• [What to work on]
(1) Write out the part of the news report on the recalled poetry booklet that opens with the words containing "(IsraelNN.com 7 Sivan" and closes with "its being recalled.".
(2) According to the news report on the recalled poetry booklet, what did Ynet's web site and the Arab complaints result in?
(3) Carry on the news report about the recalled children's poetry booklet from the point at which it stops.

• [Passage]
Children's Poetry Booklet Recalled After Arabs Complain
(Israeli censorship kowtows to Arabs.
When Will We Tell The Truth Without Fear)

(IsraelNN.com 7 Sivan 5768/June 10, '08) Ynet's web site and Arab complaints against a ten-year-old boy's poem about terrorists has resulted in the recall of all of the Nes Ziona municipality's children's poetry booklets.

Ynet boasts that its coverage of the poem resulted in its being recalled.

The text of the poem (Ynet's translation):

Ahmed's bunker has surprises galore: Grenades, rifles are hung on the wall. Ahmed is planning another bombing!What a bunker Ahmed has, who causes daily harm.Ahmed knows how to make a bomb. Ahmed is Ahmed, that's who he is, so don't forget to be careful of him.We get blasted while they have a blast!Ahmed and his friends could be wealthy and sunny, if only they wouldn't buy rockets with all their money.

Extracted page text data

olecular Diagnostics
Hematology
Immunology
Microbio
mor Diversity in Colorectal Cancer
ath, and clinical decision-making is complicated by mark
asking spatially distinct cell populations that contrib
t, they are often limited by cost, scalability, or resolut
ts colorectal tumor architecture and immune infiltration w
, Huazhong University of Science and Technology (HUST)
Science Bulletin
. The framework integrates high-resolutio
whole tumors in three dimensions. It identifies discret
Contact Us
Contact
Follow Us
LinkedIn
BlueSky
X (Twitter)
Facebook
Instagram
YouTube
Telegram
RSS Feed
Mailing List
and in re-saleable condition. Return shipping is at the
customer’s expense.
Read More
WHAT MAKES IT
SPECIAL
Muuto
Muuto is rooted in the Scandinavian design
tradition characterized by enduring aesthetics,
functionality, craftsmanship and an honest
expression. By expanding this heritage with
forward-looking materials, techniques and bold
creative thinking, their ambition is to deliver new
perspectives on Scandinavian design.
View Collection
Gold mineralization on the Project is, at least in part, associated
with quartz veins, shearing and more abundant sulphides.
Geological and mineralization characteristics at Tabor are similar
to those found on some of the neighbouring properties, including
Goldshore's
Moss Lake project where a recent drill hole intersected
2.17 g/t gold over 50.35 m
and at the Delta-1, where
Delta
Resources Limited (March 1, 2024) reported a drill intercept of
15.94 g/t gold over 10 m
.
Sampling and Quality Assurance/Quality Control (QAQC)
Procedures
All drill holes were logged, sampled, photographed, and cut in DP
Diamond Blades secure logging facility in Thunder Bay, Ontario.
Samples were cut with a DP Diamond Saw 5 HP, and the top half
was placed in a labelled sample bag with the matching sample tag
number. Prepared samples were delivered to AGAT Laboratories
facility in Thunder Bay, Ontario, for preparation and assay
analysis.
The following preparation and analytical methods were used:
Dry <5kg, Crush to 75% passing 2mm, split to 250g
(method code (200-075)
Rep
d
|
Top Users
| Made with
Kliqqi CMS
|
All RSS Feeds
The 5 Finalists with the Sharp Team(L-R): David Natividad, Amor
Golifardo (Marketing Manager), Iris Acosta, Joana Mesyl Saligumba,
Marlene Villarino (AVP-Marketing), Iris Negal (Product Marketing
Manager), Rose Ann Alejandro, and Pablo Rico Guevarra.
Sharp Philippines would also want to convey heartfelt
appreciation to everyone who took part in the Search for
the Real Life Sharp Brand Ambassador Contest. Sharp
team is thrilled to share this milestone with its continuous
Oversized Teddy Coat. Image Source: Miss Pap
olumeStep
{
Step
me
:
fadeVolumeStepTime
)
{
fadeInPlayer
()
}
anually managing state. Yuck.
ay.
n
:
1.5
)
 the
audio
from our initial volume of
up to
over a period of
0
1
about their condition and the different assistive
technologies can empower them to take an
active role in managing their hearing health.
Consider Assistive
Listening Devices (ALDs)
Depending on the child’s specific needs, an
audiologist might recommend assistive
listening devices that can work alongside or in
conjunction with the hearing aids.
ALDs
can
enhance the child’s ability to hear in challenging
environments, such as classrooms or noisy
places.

• [Your responses]
(1)
(IsraelNN.com 7 Sivan 5768/June 10, '08) Ynet's web site and Arab complaints against a ten-year-old boy's poem about terrorists has resulted in the recall of all of the Nes Ziona municipality's children's poetry booklets.

Ynet boasts that its coverage of the poem resulted in its being recalled.

(2) The recall of all of the Nes Ziona municipality's children's poetry booklets.

(3)
Poetry competition director Marika Berkowitz, who published the booklet, was surprised at the protests and told Ynet: "This is the boy's creation and this is what he wanted to express. Of course there should be a limit, but I think the there is no racism here. 'Ahmed' is a general term for the enemy. These are the murmurings of an innocent child."

The Education Ministry told Ynet: "The local authority that published the booklet should have guided the students in a more correct manner through the schools. The district will investigate the issue with the local authorities."